Never again, not me, not now
On the failure of collective memory and why 'never again' is a promise nobody keeps.
Never again, not me, not now
On the failure of collective memory and why 'never again' is a promise nobody keeps.
"Never again" is the most repeated and least honored promise of the twentieth century. After the Holocaust it became a mantra. After Rwanda it was repeated. After Srebrenica again. After Myanmar, after Darfur, after Yemen. Every time the same ritual: the world declares it will never happen again, and every time it happens again, not in the same way but with the same structure.
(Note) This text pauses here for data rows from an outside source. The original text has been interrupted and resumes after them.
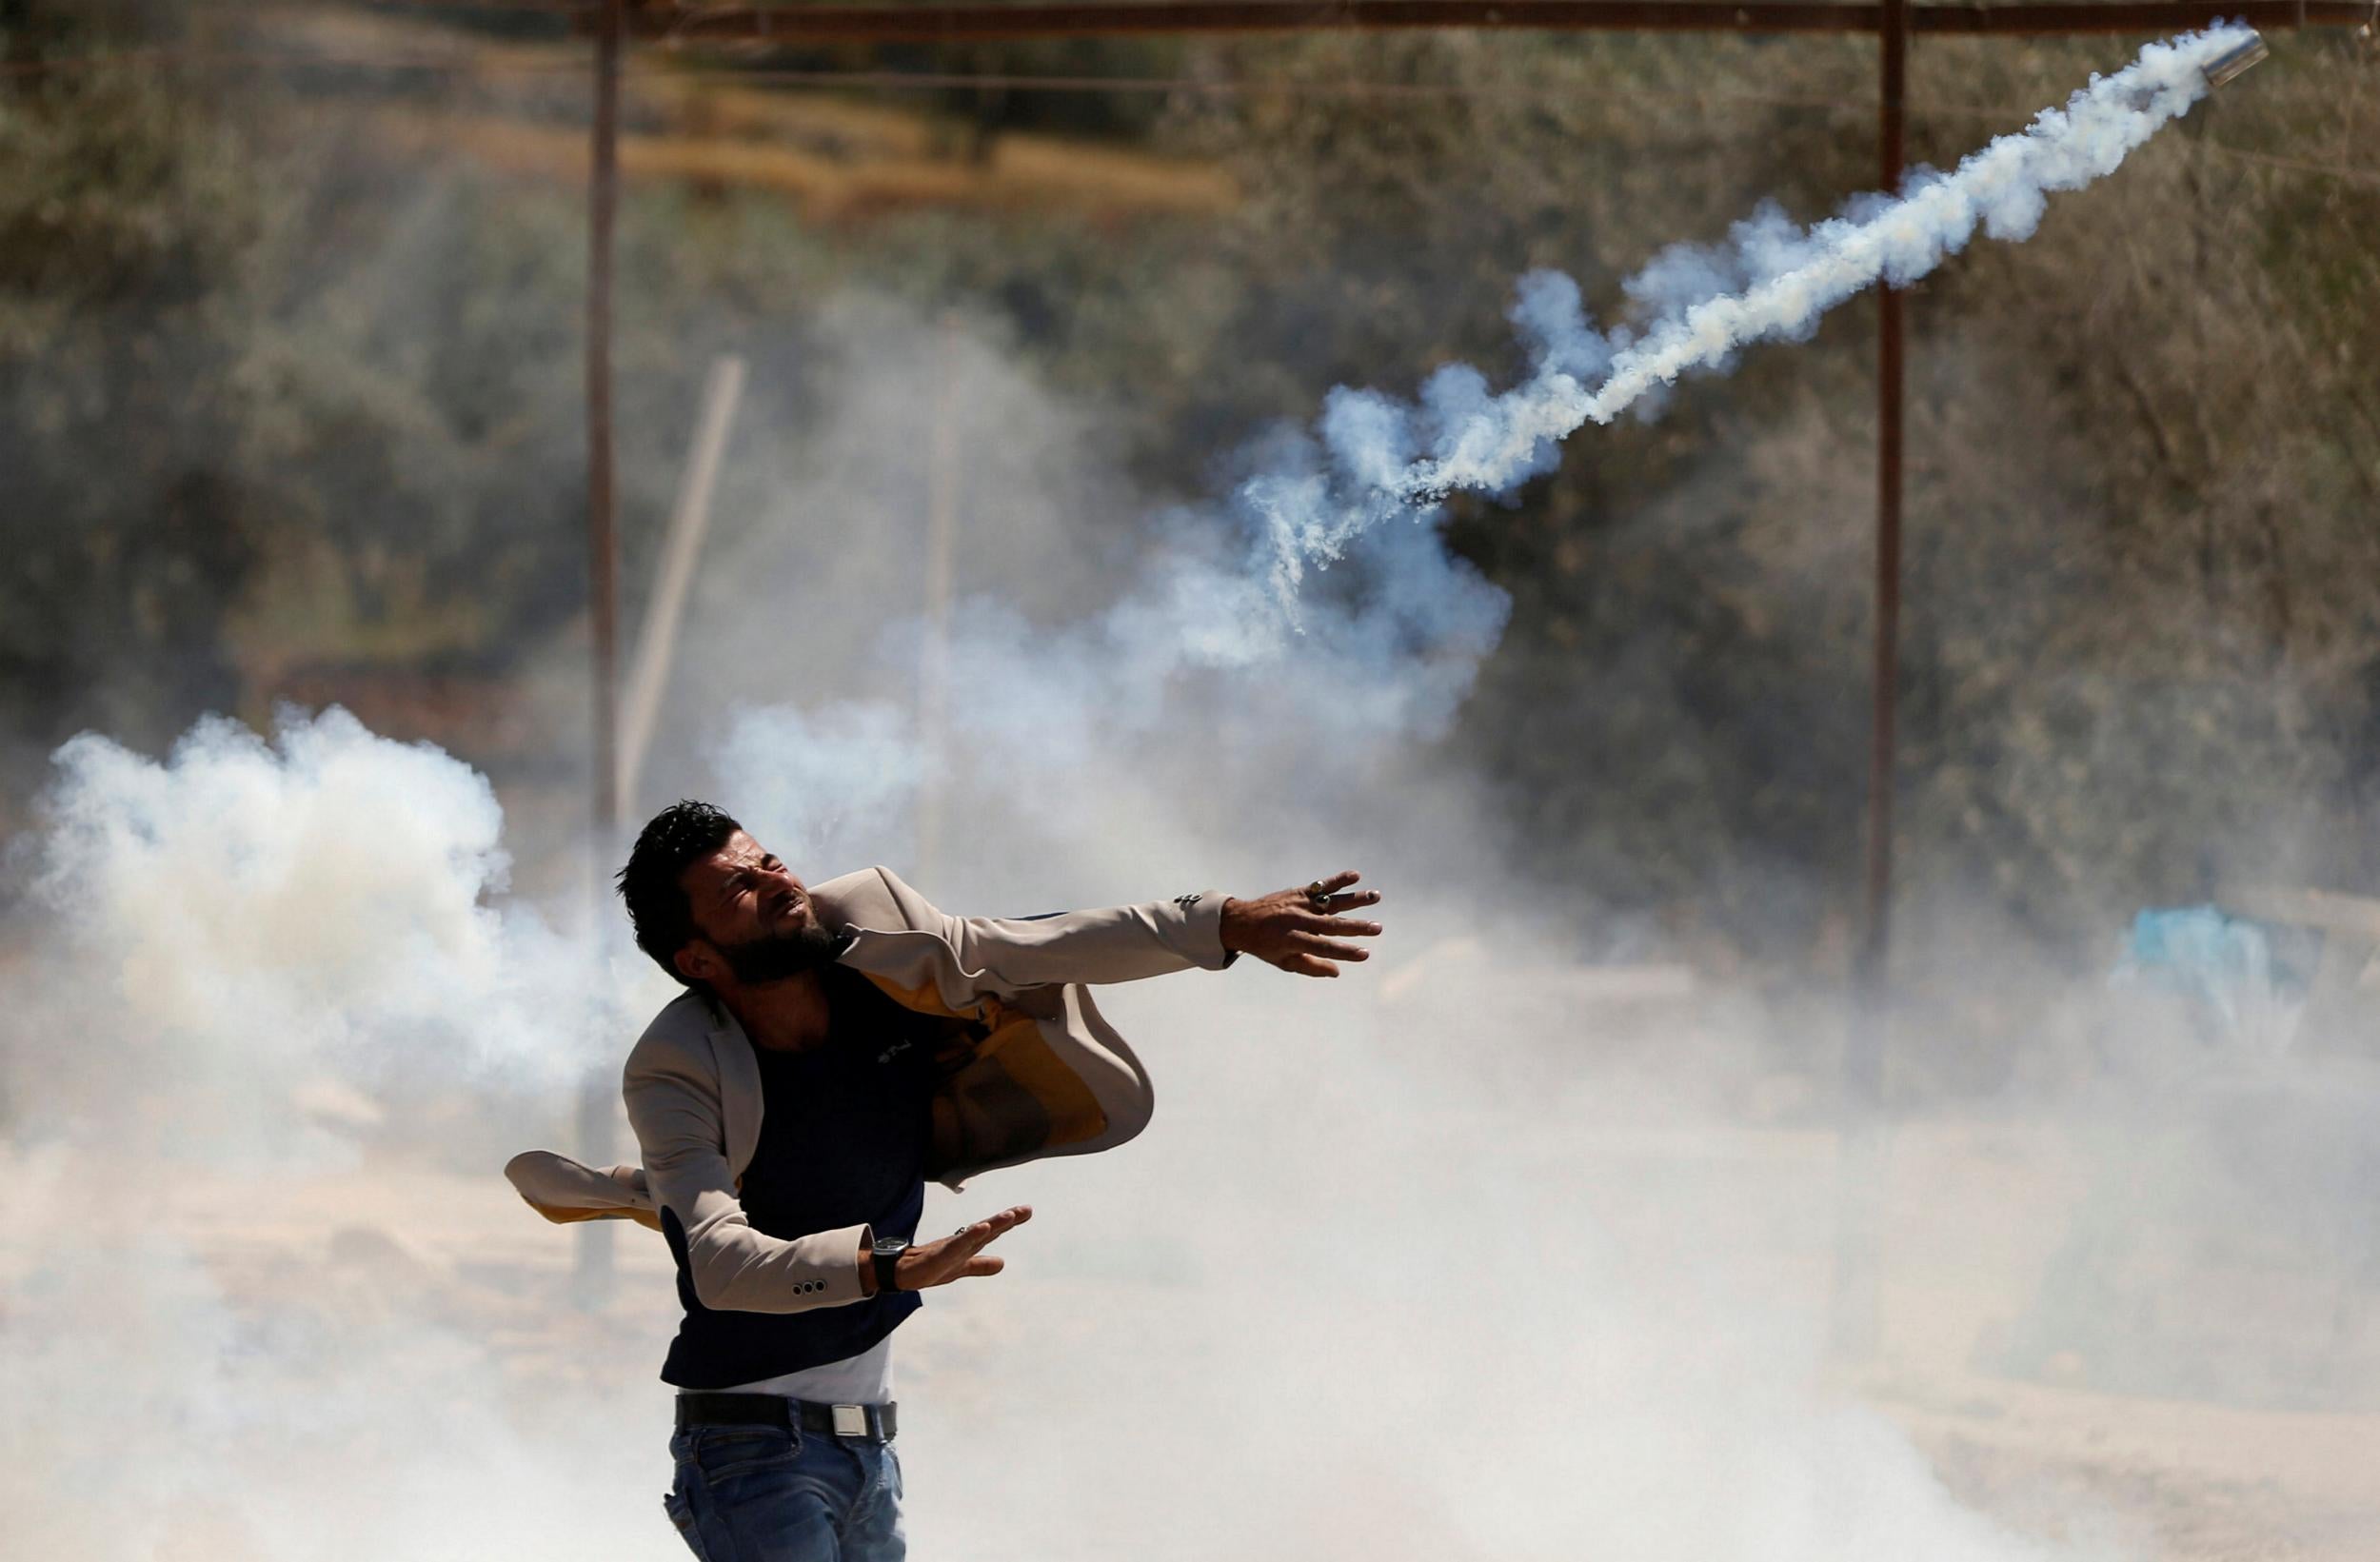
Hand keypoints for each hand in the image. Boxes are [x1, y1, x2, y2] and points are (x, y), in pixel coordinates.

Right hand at [863, 1205, 1033, 1293]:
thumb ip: (980, 1265)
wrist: (904, 1273)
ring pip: (975, 1233)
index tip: (1027, 1210)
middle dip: (1006, 1218)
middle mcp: (962, 1242)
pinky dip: (971, 1235)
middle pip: (988, 1228)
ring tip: (1010, 1215)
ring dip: (993, 1223)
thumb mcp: (961, 1268)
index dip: (1009, 1221)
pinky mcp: (940, 1255)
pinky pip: (958, 1244)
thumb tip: (1002, 1264)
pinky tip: (982, 1228)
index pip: (992, 1231)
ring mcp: (952, 1247)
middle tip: (1026, 1209)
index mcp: (968, 1244)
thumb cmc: (932, 1267)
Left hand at [1218, 870, 1383, 977]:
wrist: (1242, 921)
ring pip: (1331, 901)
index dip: (1345, 952)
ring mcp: (1299, 904)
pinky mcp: (1299, 892)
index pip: (1323, 948)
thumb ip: (1311, 967)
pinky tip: (1356, 876)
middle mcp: (1297, 920)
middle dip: (1356, 927)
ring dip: (1355, 898)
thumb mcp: (1284, 962)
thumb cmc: (1266, 946)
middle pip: (1332, 924)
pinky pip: (1321, 886)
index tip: (1365, 954)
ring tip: (1375, 896)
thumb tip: (1337, 971)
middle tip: (1378, 928)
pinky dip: (1338, 880)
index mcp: (1292, 940)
Timothy Snyder analyzes in On Tyranny how quickly democratic institutions can erode. Not through dramatic overthrow but through a gradual process of normalization. Each step seems small: an exception to a rule, a restriction of a right, a redefinition of who belongs and who does not. The accumulation of those steps is what Arendt described in The Origins of Totalitarianism as the preconditions for totalitarianism: not the violence itself but the systematic dehumanization that precedes it.
The difficulty is not remembering what happened. The difficulty is recognizing when it begins again. Not in the same form, because history does not repeat literally. But in the same patterns: identifying a group as the source of all problems, normalizing exclusion, bending institutions that should provide protection.
"Not me" is the second layer of failure. The conviction that it cannot happen here, that our democracy is too strong, our culture too civilized, our institutions too robust. That conviction is precisely what Snyder identifies as the greatest risk. It is the conviction that ensures you do not see the signals, or see them but dismiss them as exaggeration.
"Not now" is the third layer. The permanent postponement of action. There is always a reason to wait a little longer, to gather more information first, to not be too alarmist. But history teaches that the moment action is necessary is always the moment when action does not yet seem urgent.
The only adequate response to "never again" is not commemoration but vigilance. Not the ritual but the daily practice of recognition.